Turkey detains prime suspect in car bombings

Vehicles used in bombings that killed more than 50 were registered to M.G., who was arrested near Syrian border.

car bomb in turkey 370 (photo credit: reuters)
car bomb in turkey 370
(photo credit: reuters)
ANKARA - Turkish police have detained a man they believe to be one of the main perpetrators of car bombings that killed more than 50 people near the Syrian border, officials said on Friday.
Turkey has accused Syria of involvement in the two bombings last weekend in the town of Reyhanli in Hatay province, which fanned fears that Syria's civil war is dragging in neighboring states. Damascus denies any role.

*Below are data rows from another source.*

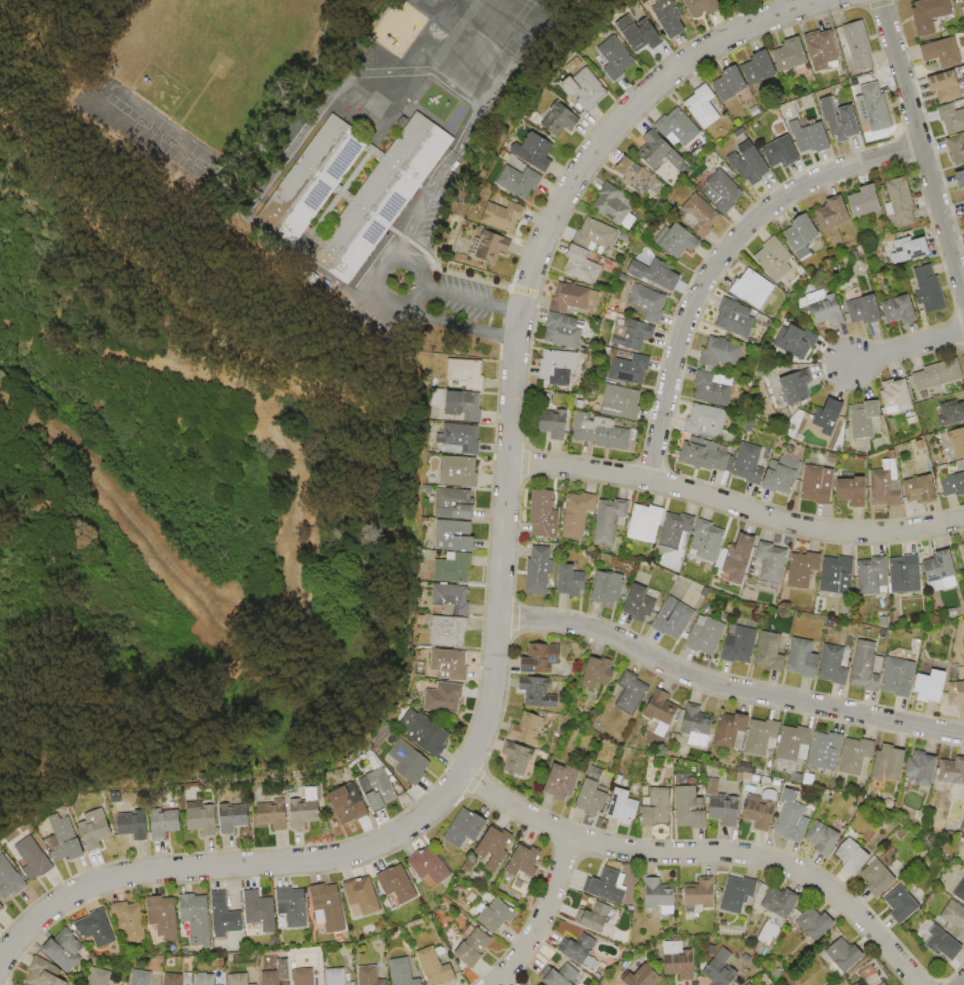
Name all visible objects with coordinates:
building: (737, 1)
building: (711, 5)
building: (936, 14)
building: (677, 16)
building: (645, 33)
building: (860, 44)
building: (827, 49)
building: (947, 51)
building: (796, 54)
building: (621, 55)
building: (764, 67)
building: (735, 82)
building: (950, 85)
building: (589, 88)
building: (874, 103)
building: (361, 104)
building: (707, 106)
building: (556, 115)
building: (954, 117)
road: (310, 120)
building: (843, 120)
building: (681, 127)
building: (812, 137)
road: (922, 143)
building: (959, 148)
building: (535, 149)
building: (663, 151)
building: (783, 151)
building: (750, 163)
building: (633, 175)
building: (963, 175)
building: (310, 177)
building: (520, 180)
building: (723, 189)
building: (380, 197)
building: (867, 200)
building: (904, 201)
building: (963, 201)
building: (611, 204)
building: (834, 213)
road: (415, 214)
building: (699, 215)
building: (503, 216)
building: (596, 233)
building: (801, 235)
building: (677, 240)
building: (493, 246)
building: (914, 249)
road: (721, 258)
building: (775, 258)
building: (581, 265)
road: (381, 266)
building: (655, 273)
building: (753, 288)
building: (932, 288)
building: (568, 298)
road: (470, 300)
building: (648, 302)
building: (866, 308)
building: (902, 308)
building: (829, 310)
building: (735, 317)
road: (458, 323)
building: (562, 330)
building: (631, 332)
building: (796, 342)
road: (908, 348)
building: (721, 351)
building: (558, 368)
building: (629, 369)
building: (468, 372)
building: (947, 372)
building: (796, 387)
building: (711, 388)
building: (898, 397)
building: (621, 402)
building: (467, 405)
building: (954, 413)
building: (829, 415)
building: (865, 419)
building: (705, 420)
building: (555, 424)
building: (603, 433)
building: (461, 436)
building: (959, 442)
building: (705, 456)
building: (748, 463)
building: (460, 471)
building: (782, 474)
building: (818, 484)
building: (887, 485)
building: (953, 485)
building: (923, 489)
building: (854, 491)
building: (457, 503)
road: (737, 506)
building: (543, 514)
building: (577, 514)
building: (608, 521)
building: (645, 523)
building: (674, 530)
building: (456, 536)
building: (706, 541)
building: (961, 552)
building: (737, 561)
building: (771, 561)
building: (454, 567)
building: (539, 570)
building: (803, 570)
building: (943, 572)
building: (906, 574)
building: (873, 576)
building: (836, 577)
road: (502, 579)
building: (572, 581)
building: (608, 589)
building: (452, 599)
building: (640, 603)
building: (673, 618)
building: (449, 631)
building: (705, 636)
building: (739, 645)
building: (770, 651)
building: (540, 658)
building: (803, 658)
building: (450, 664)
building: (834, 665)
building: (866, 666)
building: (599, 672)
building: (900, 677)
building: (933, 686)
road: (727, 687)
building: (536, 691)
building: (631, 693)
building: (958, 693)
building: (444, 698)
building: (661, 712)
building: (697, 726)
building: (527, 728)
building: (425, 732)
building: (731, 732)
building: (763, 737)
building: (793, 749)
building: (826, 751)
building: (857, 757)
building: (521, 760)
building: (409, 762)
building: (890, 765)
building: (925, 769)
building: (953, 772)
building: (561, 781)
building: (378, 789)
building: (593, 796)
building: (348, 804)
building: (624, 806)
building: (656, 807)
building: (691, 808)
building: (726, 812)
building: (304, 815)
building: (758, 815)
building: (275, 818)
building: (234, 820)
building: (793, 821)
building: (207, 823)
building: (138, 826)
building: (168, 828)
building: (465, 828)
building: (100, 830)
building: (824, 838)
building: (71, 841)
building: (493, 848)
road: (707, 853)
building: (854, 857)
building: (37, 859)
building: (524, 862)
building: (428, 867)
building: (12, 879)
building: (879, 879)
building: (396, 886)
building: (609, 887)
building: (960, 892)
building: (738, 893)
building: (701, 894)
building: (361, 897)
building: (660, 899)
building: (782, 902)
building: (903, 905)
building: (291, 906)
building: (3, 908)
building: (328, 908)
building: (260, 911)
building: (495, 914)
road: (543, 916)
building: (164, 918)
building: (598, 918)
building: (954, 918)
building: (197, 919)
building: (132, 921)
building: (226, 923)
building: (817, 924)
building: (98, 930)
building: (945, 944)
building: (474, 948)
building: (582, 948)
building: (65, 950)
building: (846, 955)
building: (435, 966)
building: (684, 967)
building: (723, 969)
building: (402, 972)
building: (47, 974)
building: (302, 976)
building: (370, 976)
building: (565, 976)
building: (100, 977)
building: (275, 977)
building: (336, 977)
building: (141, 978)
building: (210, 978)
building: (648, 978)
building: (174, 979)
building: (239, 979)
building: (874, 979)
building: (539, 984)
building: (751, 984)
road: (963, 984)

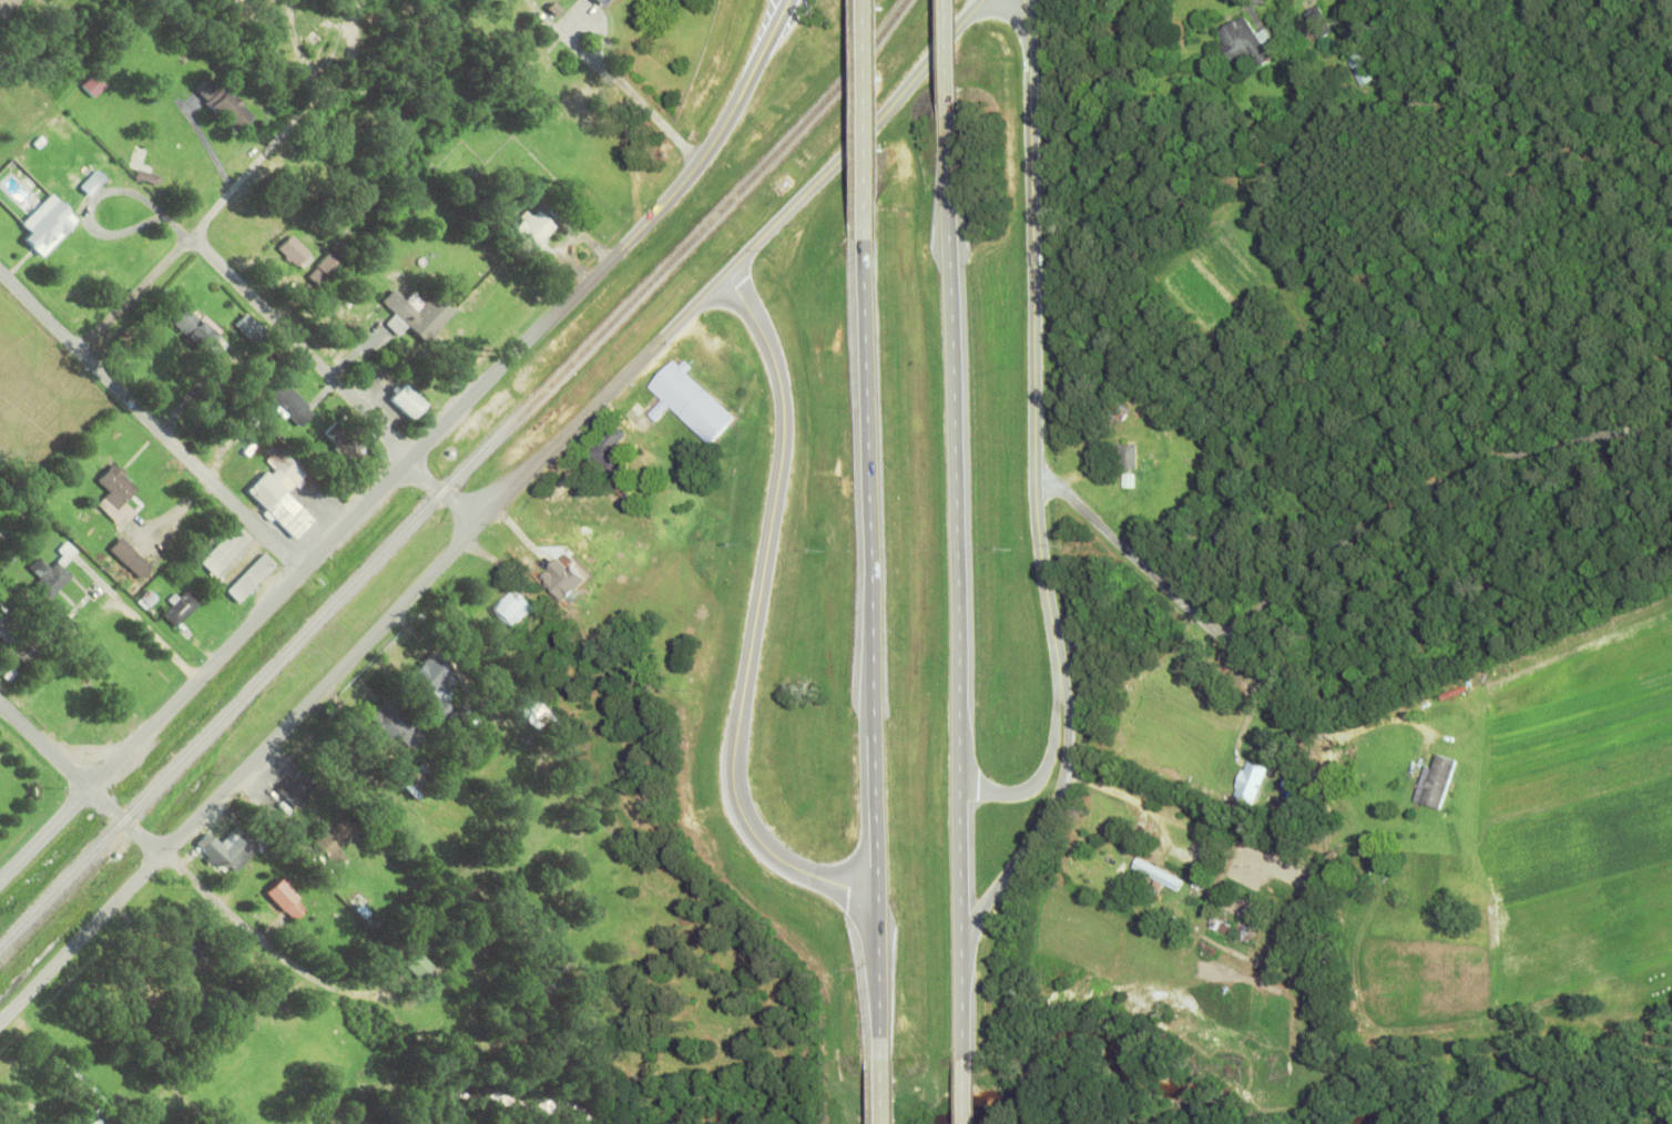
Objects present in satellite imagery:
building: (598, 0)
building: (605, 1)
road: (7, 8)
building: (1317, 21)
building: (1242, 40)
building: (1358, 67)
road: (605, 68)
road: (957, 78)
building: (93, 83)
building: (225, 104)
road: (876, 114)
building: (65, 125)
building: (93, 178)
road: (242, 180)
building: (495, 208)
building: (48, 224)
building: (532, 230)
building: (295, 250)
road: (138, 292)
road: (1468, 293)
building: (358, 294)
building: (417, 313)
building: (200, 330)
road: (1030, 338)
road: (336, 379)
building: (407, 398)
building: (687, 401)
building: (291, 404)
road: (459, 409)
building: (1114, 413)
road: (152, 418)
building: (348, 445)
building: (609, 450)
building: (1124, 455)
railway: (455, 478)
building: (280, 491)
building: (115, 494)
road: (490, 511)
building: (223, 549)
road: (1324, 554)
building: (130, 557)
building: (47, 569)
building: (249, 575)
building: (560, 582)
building: (179, 606)
building: (512, 606)
road: (960, 608)
road: (755, 615)
building: (56, 617)
building: (7, 634)
road: (878, 645)
building: (24, 653)
building: (432, 681)
building: (393, 723)
road: (1242, 723)
road: (1306, 724)
road: (46, 744)
road: (1423, 749)
building: (332, 757)
road: (1041, 768)
building: (419, 777)
building: (1441, 780)
building: (1250, 781)
building: (358, 784)
building: (295, 788)
crop: (1583, 817)
road: (1170, 819)
road: (126, 821)
road: (1041, 824)
road: (46, 832)
building: (330, 842)
building: (229, 847)
building: (1159, 874)
building: (284, 897)
building: (1218, 930)
road: (261, 940)
building: (186, 951)
building: (421, 970)
river: (1072, 1034)
river: (517, 1086)
road: (965, 1091)
road: (883, 1092)
river: (706, 1117)
river: (1662, 1122)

Hatay governor Celalettin Lekesiz said police had detained a man identified only by the initials M.G. shortly before midnight on Thursday in Samandag district, near the Syrian border, and that he was being treated as a prime suspect.
Huseyin Celik, deputy chairman of Turkey's ruling AK Party, said the two vehicles used in the bombings were registered to the detained man, and that he had driven one to a blast site in Reyhanli.
State-run broadcaster TRT reported on Friday that Reyhanli's police chief had been dismissed. Turkish Prime Minister Tayyip Erdogan said this week he did not think the attacks were the result of a weakness in the intelligence services, but that there may have been a "disconnect" between them and the police.
Lekesiz said police were still searching for two other suspected perpetrators, who along with M.G. had been trying to cross over into Syria from Samandag but had failed because of stepped-up security along the border.
He said the two men were believed to still be inside Turkey.
A total of 16 people were in detention in relation to the bombings, Lekesiz said, four of whom were formally arrested. It was not clear what charges they faced.
Government ministers have said the bombings - one of the deadliest attacks in Turkey's modern history - were carried out by a group with ties to the government of Syrian President Bashar Assad.